Monday, Aug. 06, 1945
Course Uncharted
The nearer the U.S. came to V-J day, the more pressing became one of the nation's most complex problems--what to do after the war with the gigantic war-built U.S. Merchant Marine? Much had been said about it, and little done.
The nation's modern maritime operations in peacetime have been notably unsuccessful. High point was the days of the great clipper ships like the Flying Cloud (1850), when bold Yankees prowled the seas in bold vessels. But since then --with a few notable exceptions--U.S. ships' owners have been famed neither for energy nor enterprise. Over the whole, the U.S. Government has laid a heavy, bureaucratic and inexperienced hand.
Today the U.S. owns 62% of the merchant tonnage of the world but still it does not rightly know how much of a merchant marine it wants to maintain after the war.
Onetime Deputy War Shipping Administrator Lewis W. Douglas recently recommended that the U.S. hold onto only some 6,600,000 gross tons (of 40,000,000 tons now on the seas). War Shipping Administrator Emory S. Land has counseled: hang onto twice that much.
Last week four Harvard Business School researchers* came out with some new soundings. In a 434-page report they indicated a broad channel, if not a definite course, for postwar shipping.
How Many--What Price? The report gave no solution to Government control through subsidy, even though the writers admitted that the arrangement had never been "effective." But they were convinced that the U.S. somehow should maintain a strong position in the shipping world. They would dispose of some war-built U.S. merchant ships, but not with the sweeping gesture of Lew Douglas, who wants to go back virtually to a prewar status.
The U.S. will own some 5,500 ships after the war. The Harvard group thought that the U.S. should keep and operate 9,185,000 gross tons. A little more than half of the tonnage they allotted to domestic business (coastwise tankers, etc.); a little less than half (4,135,000 gross tons) they would assign to carrying the nation's foreign trade.

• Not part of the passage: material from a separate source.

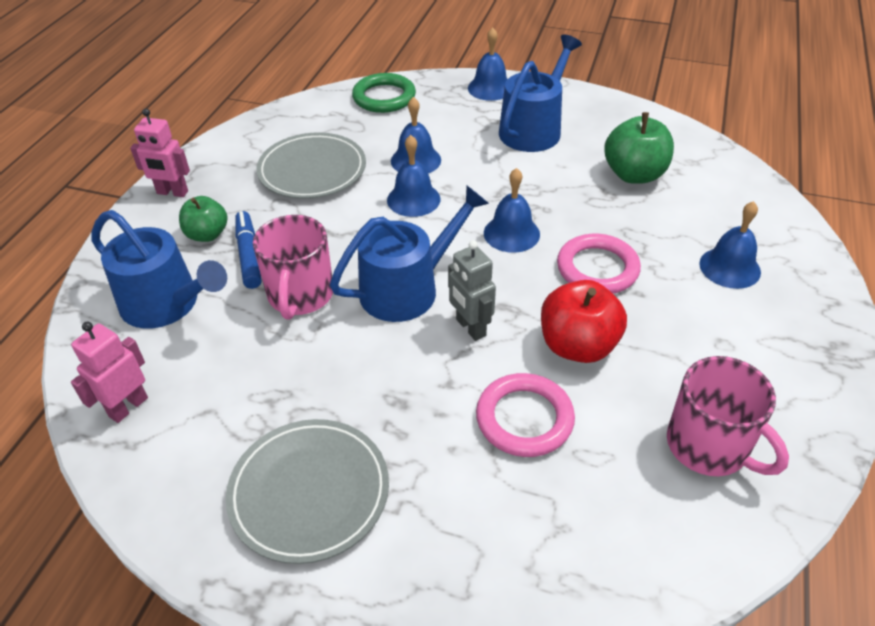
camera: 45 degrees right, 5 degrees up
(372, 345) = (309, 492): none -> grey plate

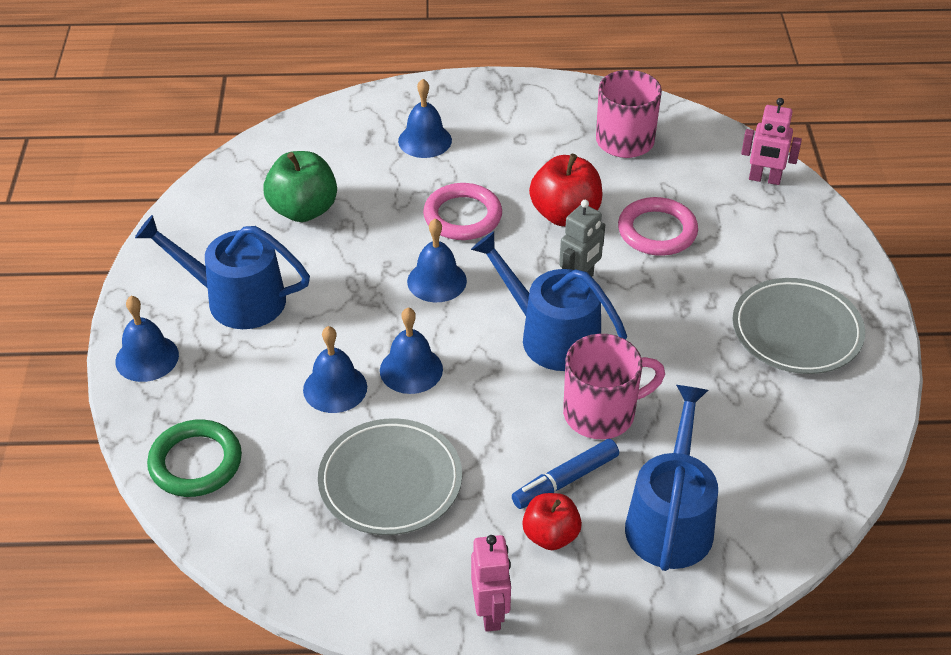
camera: 110 degrees left, 0 degrees up
(128, 407) = (801, 485): pink robot -> pink robot (764, 179)
(207, 234) = (550, 535): green apple -> red apple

They would get rid of the 5,500 ships in this fashion: 1,325 to U.S. operators; 1,050 to foreign operators (for cash only) ; 1,000 good ships as a "Balanced Reserve Fleet" to be kept in first-class condition but "sterilized" (frozen out of competition), some 2,100 ships of dubious value either kept in a "Residual Reserve" or scrapped. Most of this latter class, presumably, would be Liberty ships, which the Harvard group called uneconomical. (Shipping men consider them economical for hauling low-grade, no-hurry cargoes.)
The Harvard group's program was, in a way, an answer to nervous yells which had come across the Atlantic from Britain. At a meeting of British seamen, acid-tongued Laborite Emanuel Shinwell shouted defiantly last week: ". . . We can still hold up our heads. We can run our ships better. . . . America is not a great maritime nation." Week before, Sir Percy E. Bates, head of the Cunard White Star line, complained that the U.S. was getting set for shipping while British ships were ferrying U.S. troops home.
*Harvey Powers Bishop, onetime South African exports director at Standard Brands; James William Culliton, onetime director of the Massachusetts Postwar Readjustment Committee; James Milton Knox, once of Chase National Bank; Paul F. Lawler, research fellow.